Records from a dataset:
⟨
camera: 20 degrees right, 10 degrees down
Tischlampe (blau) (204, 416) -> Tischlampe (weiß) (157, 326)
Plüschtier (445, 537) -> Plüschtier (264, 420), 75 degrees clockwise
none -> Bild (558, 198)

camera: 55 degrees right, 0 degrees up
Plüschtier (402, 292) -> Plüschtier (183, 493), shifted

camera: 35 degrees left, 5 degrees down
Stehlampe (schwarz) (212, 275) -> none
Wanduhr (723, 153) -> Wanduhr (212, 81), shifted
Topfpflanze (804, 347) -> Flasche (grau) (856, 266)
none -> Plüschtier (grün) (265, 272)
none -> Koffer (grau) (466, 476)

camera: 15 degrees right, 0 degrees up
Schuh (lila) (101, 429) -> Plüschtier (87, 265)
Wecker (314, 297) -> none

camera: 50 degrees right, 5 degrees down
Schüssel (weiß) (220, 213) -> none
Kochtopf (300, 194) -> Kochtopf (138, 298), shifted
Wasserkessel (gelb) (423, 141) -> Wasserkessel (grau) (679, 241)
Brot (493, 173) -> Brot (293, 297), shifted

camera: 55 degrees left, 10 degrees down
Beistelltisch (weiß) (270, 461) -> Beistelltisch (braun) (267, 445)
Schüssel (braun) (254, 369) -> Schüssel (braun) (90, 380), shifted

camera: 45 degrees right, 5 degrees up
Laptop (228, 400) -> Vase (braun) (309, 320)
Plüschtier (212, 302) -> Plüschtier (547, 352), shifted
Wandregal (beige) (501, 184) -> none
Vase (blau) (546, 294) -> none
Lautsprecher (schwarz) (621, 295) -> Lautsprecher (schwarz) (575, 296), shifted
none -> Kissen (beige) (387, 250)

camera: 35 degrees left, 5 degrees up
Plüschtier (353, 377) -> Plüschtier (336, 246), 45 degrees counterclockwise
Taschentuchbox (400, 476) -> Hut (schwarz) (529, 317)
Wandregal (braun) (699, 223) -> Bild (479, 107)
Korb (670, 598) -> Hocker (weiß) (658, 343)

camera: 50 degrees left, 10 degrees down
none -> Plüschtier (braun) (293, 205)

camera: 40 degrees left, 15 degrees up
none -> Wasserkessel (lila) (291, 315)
⟩
> [The task]: Lines from the top of the data above through the line with "Plüschtier (445, 537)", both ends included: copy them exactly, nothing more.

> [Response for this exercise]:
camera: 20 degrees right, 10 degrees down
Tischlampe (blau) (204, 416) -> Tischlampe (weiß) (157, 326)
Plüschtier (445, 537) -> Plüschtier (264, 420), 75 degrees clockwise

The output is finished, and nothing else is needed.